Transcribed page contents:
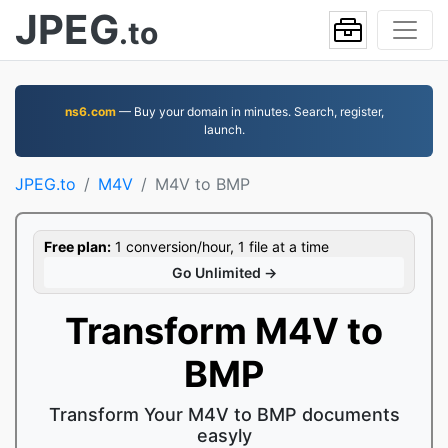
JPEG
.to
ns6.com
— Buy your domain in minutes. Search, register,
launch.
JPEG.to
M4V
M4V to BMP
Free plan:
1 conversion/hour, 1 file at a time
Go Unlimited →
Transform M4V to
BMP
Transform Your M4V to BMP documents
easyly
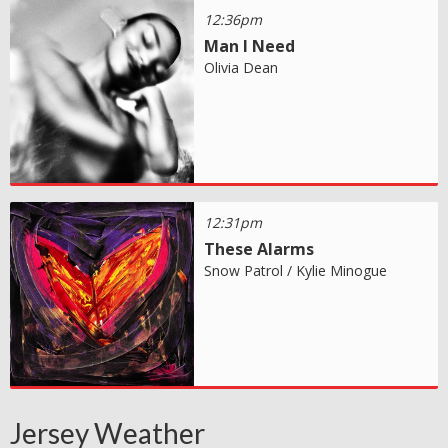
12:36pm
Man I Need
Olivia Dean
12:31pm
These Alarms
Snow Patrol / Kylie Minogue
Jersey Weather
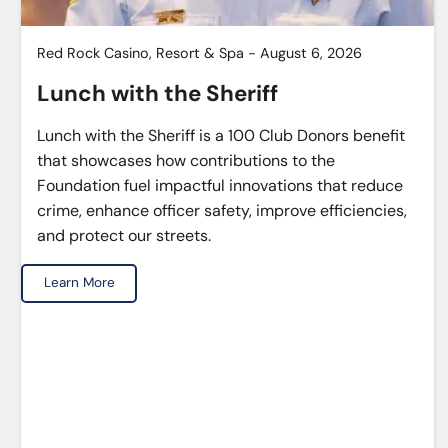
Red Rock Casino, Resort & Spa - August 6, 2026
Lunch with the Sheriff
Lunch with the Sheriff is a 100 Club Donors benefit
that showcases how contributions to the
Foundation fuel impactful innovations that reduce
crime, enhance officer safety, improve efficiencies,
and protect our streets.
Learn More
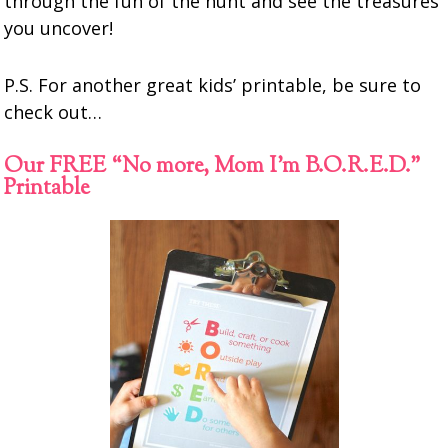
through the fun of the hunt and see the treasures
you uncover!
P.S. For another great kids’ printable, be sure to
check out…
Our FREE “No more, Mom I’m B.O.R.E.D.”
Printable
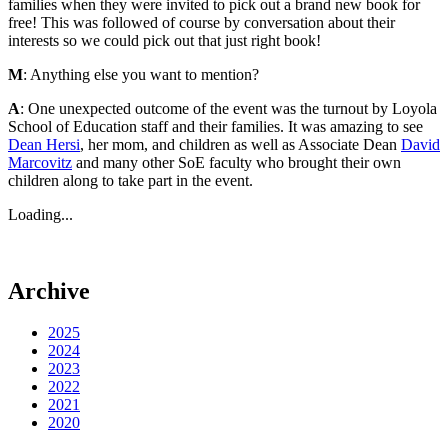
families when they were invited to pick out a brand new book for
free! This was followed of course by conversation about their
interests so we could pick out that just right book!
M
: Anything else you want to mention?
A
: One unexpected outcome of the event was the turnout by Loyola
School of Education staff and their families. It was amazing to see
Dean Hersi
, her mom, and children as well as Associate Dean
David
Marcovitz
and many other SoE faculty who brought their own
children along to take part in the event.
Loading...
Archive
2025
2024
2023
2022
2021
2020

▸ Exercise: Give back each of the records above word for word, apart from the pictures.

▸ The answer:
JPEG
.to
ns6.com
— Buy your domain in minutes. Search, register,
launch.
JPEG.to
M4V
M4V to BMP
Free plan:
1 conversion/hour, 1 file at a time
Go Unlimited →
Transform M4V to
BMP
Transform Your M4V to BMP documents
easyly
12:36pm
Man I Need
Olivia Dean
12:31pm
These Alarms
Snow Patrol / Kylie Minogue
Jersey Weather
Red Rock Casino, Resort & Spa - August 6, 2026
Lunch with the Sheriff
Lunch with the Sheriff is a 100 Club Donors benefit
that showcases how contributions to the
Foundation fuel impactful innovations that reduce
crime, enhance officer safety, improve efficiencies,
and protect our streets.
Learn More
through the fun of the hunt and see the treasures
you uncover!
P.S. For another great kids’ printable, be sure to
check out…
Our FREE “No more, Mom I’m B.O.R.E.D.”
Printable
families when they were invited to pick out a brand new book for
free! This was followed of course by conversation about their
interests so we could pick out that just right book!
M
: Anything else you want to mention?
A
: One unexpected outcome of the event was the turnout by Loyola
School of Education staff and their families. It was amazing to see
Dean Hersi
, her mom, and children as well as Associate Dean
David
Marcovitz
and many other SoE faculty who brought their own
children along to take part in the event.
Loading...
Archive
2025
2024
2023
2022
2021
2020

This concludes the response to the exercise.